I think Ireland has lost and distanced itself from what I spoke about, in terms of Aboriginal culture. We really have lost our myths and language. But as a northerner, because of the Troubles, I would argue to an extent we are hardwired with a historical sense of time – very precisely, 14 July, 12 August, 1689 etc. It goes back four hundred years. The south shed this a hundred years ago to its benefit, but then what do you lose? And I’m one of those who believes the marches should stay. They’re so important, those turning points of time.

The turn of the millennium was part of the inspiration for Jem Finer’s Longplayer, a thousand-year musical composition for Tibetan singing bowls that started playing – continuously online, through algorithmically arranged recorded samples, and very occasionally in live performances – on 31 December 1999. (I am the chair of the Longplayer Trust, the charity entrusted with the custodianship of the project.)

Long-term and durational artworks don’t always fit neatly in the category of the time-specific, since many of them are defined by other kinds of specificity. Erik Satie’s Vexations is a one-page score, a lilting motif for piano, with the instruction to the performer to repeat it 840 times. Igor Levit will play it at the Southbank Centre on 24 and 25 April, introduced by Marina Abramović. The performance is expected to last between sixteen and twenty hours.

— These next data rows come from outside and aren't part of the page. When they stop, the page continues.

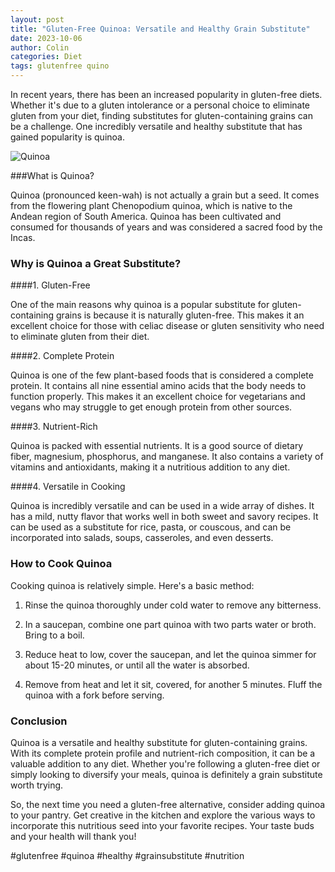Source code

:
 ```yaml
---
layout: post
title: "Gluten-Free Quinoa: Versatile and Healthy Grain Substitute"
date: 2023-10-06
author: Colin
categories: Diet
tags: glutenfree quino
---
```


In recent years, there has been an increased popularity in gluten-free diets. Whether it's due to a gluten intolerance or a personal choice to eliminate gluten from your diet, finding substitutes for gluten-containing grains can be a challenge. One incredibly versatile and healthy substitute that has gained popularity is quinoa.

![Quinoa](https://source.unsplash.com/1600x900/?quinoa)

###What is Quinoa?

Quinoa (pronounced keen-wah) is not actually a grain but a seed. It comes from the flowering plant Chenopodium quinoa, which is native to the Andean region of South America. Quinoa has been cultivated and consumed for thousands of years and was considered a sacred food by the Incas.

### Why is Quinoa a Great Substitute?

####1. Gluten-Free

One of the main reasons why quinoa is a popular substitute for gluten-containing grains is because it is naturally gluten-free. This makes it an excellent choice for those with celiac disease or gluten sensitivity who need to eliminate gluten from their diet.

####2. Complete Protein

Quinoa is one of the few plant-based foods that is considered a complete protein. It contains all nine essential amino acids that the body needs to function properly. This makes it an excellent choice for vegetarians and vegans who may struggle to get enough protein from other sources.

####3. Nutrient-Rich

Quinoa is packed with essential nutrients. It is a good source of dietary fiber, magnesium, phosphorus, and manganese. It also contains a variety of vitamins and antioxidants, making it a nutritious addition to any diet.

####4. Versatile in Cooking

Quinoa is incredibly versatile and can be used in a wide array of dishes. It has a mild, nutty flavor that works well in both sweet and savory recipes. It can be used as a substitute for rice, pasta, or couscous, and can be incorporated into salads, soups, casseroles, and even desserts.

### How to Cook Quinoa

Cooking quinoa is relatively simple. Here's a basic method:

1. Rinse the quinoa thoroughly under cold water to remove any bitterness.

2. In a saucepan, combine one part quinoa with two parts water or broth. Bring to a boil.

3. Reduce heat to low, cover the saucepan, and let the quinoa simmer for about 15-20 minutes, or until all the water is absorbed.

4. Remove from heat and let it sit, covered, for another 5 minutes. Fluff the quinoa with a fork before serving.

### Conclusion

Quinoa is a versatile and healthy substitute for gluten-containing grains. With its complete protein profile and nutrient-rich composition, it can be a valuable addition to any diet. Whether you're following a gluten-free diet or simply looking to diversify your meals, quinoa is definitely a grain substitute worth trying.

So, the next time you need a gluten-free alternative, consider adding quinoa to your pantry. Get creative in the kitchen and explore the various ways to incorporate this nutritious seed into your favorite recipes. Your taste buds and your health will thank you!

#glutenfree #quinoa #healthy #grainsubstitute #nutrition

Vexations was rediscovered by John Cage in the 1960s, and Cage’s shadow looms large in this area of experimental music. But while 4’33”is probably the greatest work of time-specific art ever conceived (Doran is in the early stages of planning a big international performance), ORGAN2/ASLSP (As Slow as Possible) is radically unspecific, inviting ever-longer interpretations. A performance began in St Buchardi church in Halberstadt in 2001 and is due to end in 2640. The most recent note was played on 5 February 2024. The next will begin playing on 5 August 2026.

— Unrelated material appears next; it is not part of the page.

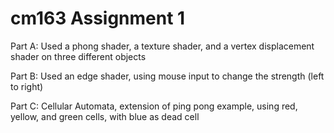 # cm163 Assignment 1

Part A: Used a phong shader, a texture shader, and a vertex displacement shader on three different objects

Part B: Used an edge shader, using mouse input to change the strength (left to right)

Part C: Cellular Automata, extension of ping pong example, using red, yellow, and green cells, with blue as dead cell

Longplayer complicates the idea of liveness as a corrective to digital mass reproduction, by instead offering a window into the workings of its algorithmic engine through live performance. There’ll be a thousand-minute rendition (the first in the UK since 2009) this Saturday, 5 April, at the Roundhouse in London. I asked Finer to explain how it will work:

What you’ll see at the Roundhouse is a literal physical transformation of the Longplayer score. On the score you have six concentric circles; in the Roundhouse you’ll have six concentric circular tables … the widest is about twenty metres in diameter. And on each ring of the score there are 39 gold circles that symbolise singing bowls; if you look on the tables you’ll see in exactly the same places the actual singing bowls. But for reasons of cost and economy, we don’t actually have 360 degrees of each table, and all the bowls out on each table, because in a thousand minutes we’ll only have to play certain sections.

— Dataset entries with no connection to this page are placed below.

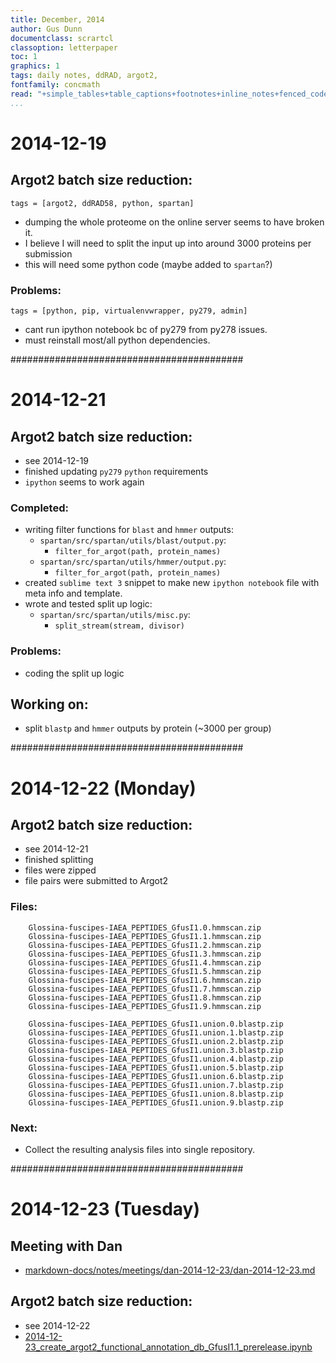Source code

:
 ```yaml
---
title: December, 2014
author: Gus Dunn
documentclass: scrartcl
classoption: letterpaper
toc: 1
graphics: 1
tags: daily notes, ddRAD, argot2, 
fontfamily: concmath
read: "+simple_tables+table_captions+footnotes+inline_notes+fenced_code_blocks+fenced_code_attributes+fancy_lists+definition_lists+superscript+subscript+tex_math_dollars"
...
```



# 2014-12-19 #

## Argot2 batch size reduction: ##
```tags
tags = [argot2, ddRAD58, python, spartan]
```

- dumping the whole proteome on the online server seems to have broken it.
- I believe I will need to split the input up into around 3000 proteins per submission
- this will need some python code (maybe added to `spartan`?)

### Problems: ###
```tags
tags = [python, pip, virtualenvwrapper, py279, admin]
```

- cant run ipython notebook bc of py279 from py278 issues.
- must reinstall most/all python dependencies. 

##########################################

# 2014-12-21 #

## Argot2 batch size reduction: ##

- see 2014-12-19
- finished updating `py279` `python` requirements
- `ipython` seems to work again

### Completed: ###

- writing filter functions for `blast` and `hmmer` outputs:
	- `spartan/src/spartan/utils/blast/output.py`: 
		- `filter_for_argot(path, protein_names)`
	- `spartan/src/spartan/utils/hmmer/output.py`: 
		- `filter_for_argot(path, protein_names)`
- created `sublime text 3` snippet to make new `ipython notebook` file with meta info and template.
- wrote and tested split up logic:
	- `spartan/src/spartan/utils/misc.py`:
		- `split_stream(stream, divisor)`


### Problems: ###

- coding the split up logic

## Working on: ##

- split `blastp` and `hmmer` outputs by protein (~3000 per group)

##########################################

# 2014-12-22 (Monday) #

## Argot2 batch size reduction: ##

- see 2014-12-21
- finished splitting
- files were zipped
- file pairs were submitted to Argot2

### Files: ###

```
    Glossina-fuscipes-IAEA_PEPTIDES_GfusI1.0.hmmscan.zip
    Glossina-fuscipes-IAEA_PEPTIDES_GfusI1.1.hmmscan.zip
    Glossina-fuscipes-IAEA_PEPTIDES_GfusI1.2.hmmscan.zip
    Glossina-fuscipes-IAEA_PEPTIDES_GfusI1.3.hmmscan.zip
    Glossina-fuscipes-IAEA_PEPTIDES_GfusI1.4.hmmscan.zip
    Glossina-fuscipes-IAEA_PEPTIDES_GfusI1.5.hmmscan.zip
    Glossina-fuscipes-IAEA_PEPTIDES_GfusI1.6.hmmscan.zip
    Glossina-fuscipes-IAEA_PEPTIDES_GfusI1.7.hmmscan.zip
    Glossina-fuscipes-IAEA_PEPTIDES_GfusI1.8.hmmscan.zip
    Glossina-fuscipes-IAEA_PEPTIDES_GfusI1.9.hmmscan.zip

    Glossina-fuscipes-IAEA_PEPTIDES_GfusI1.union.0.blastp.zip
    Glossina-fuscipes-IAEA_PEPTIDES_GfusI1.union.1.blastp.zip
    Glossina-fuscipes-IAEA_PEPTIDES_GfusI1.union.2.blastp.zip
    Glossina-fuscipes-IAEA_PEPTIDES_GfusI1.union.3.blastp.zip
    Glossina-fuscipes-IAEA_PEPTIDES_GfusI1.union.4.blastp.zip
    Glossina-fuscipes-IAEA_PEPTIDES_GfusI1.union.5.blastp.zip
    Glossina-fuscipes-IAEA_PEPTIDES_GfusI1.union.6.blastp.zip
    Glossina-fuscipes-IAEA_PEPTIDES_GfusI1.union.7.blastp.zip
    Glossina-fuscipes-IAEA_PEPTIDES_GfusI1.union.8.blastp.zip
    Glossina-fuscipes-IAEA_PEPTIDES_GfusI1.union.9.blastp.zip
```

### Next: ###

- Collect the resulting analysis files into single repository.

##########################################

# 2014-12-23 (Tuesday) #

## Meeting with Dan ##

- [markdown-docs/notes/meetings/dan-2014-12-23/dan-2014-12-23.md](file:///home/gus/Dropbox/repos/git/markdown-docs/notes/meetings/dan-2014-12-23/dan-2014-12-23.md)

## Argot2 batch size reduction: ##

- see 2014-12-22
- [2014-12-23_create_argot2_functional_annotation_db_GfusI1.1_prerelease.ipynb](http://localhost:8888/jupiter/notebooks/YALE/ddrad58/2014-12-23_create_argot2_functional_annotation_db_GfusI1.1_prerelease.ipynb)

‘Longplayer’ at 25 years, 91 days, 4 hours, 23 minutes and 58 seconds

Preparing the stage at the Roundhouse for a thousand minutes of ‘Longplayer’ on 5 April

The yellow highlights on the score show the two minutes of each circle that’s currently playing. Every two minutes, each section moves on slightly clockwise, at different rates (with the third circle, the increments are so small that a single circuit takes the entire thousand years). The tables at the Roundhouse are just long enough for the musicians to play those thousand minutes. The rest of the rings are represented only by a ‘skeletal track’.

It’s a physical expression of the piece that immediately makes it more comprehensible than any written explanation can, and it seems intensely time-specific to me, but for Finer, it isn’t only that, ‘because it’s an excerpt from something that’s much bigger: at the temporal boundaries at the beginning and end of the piece, there’s a fuzziness, and you can see back into the past and way into the future. Longplayer is for the listener who doesn’t have access to time travel.’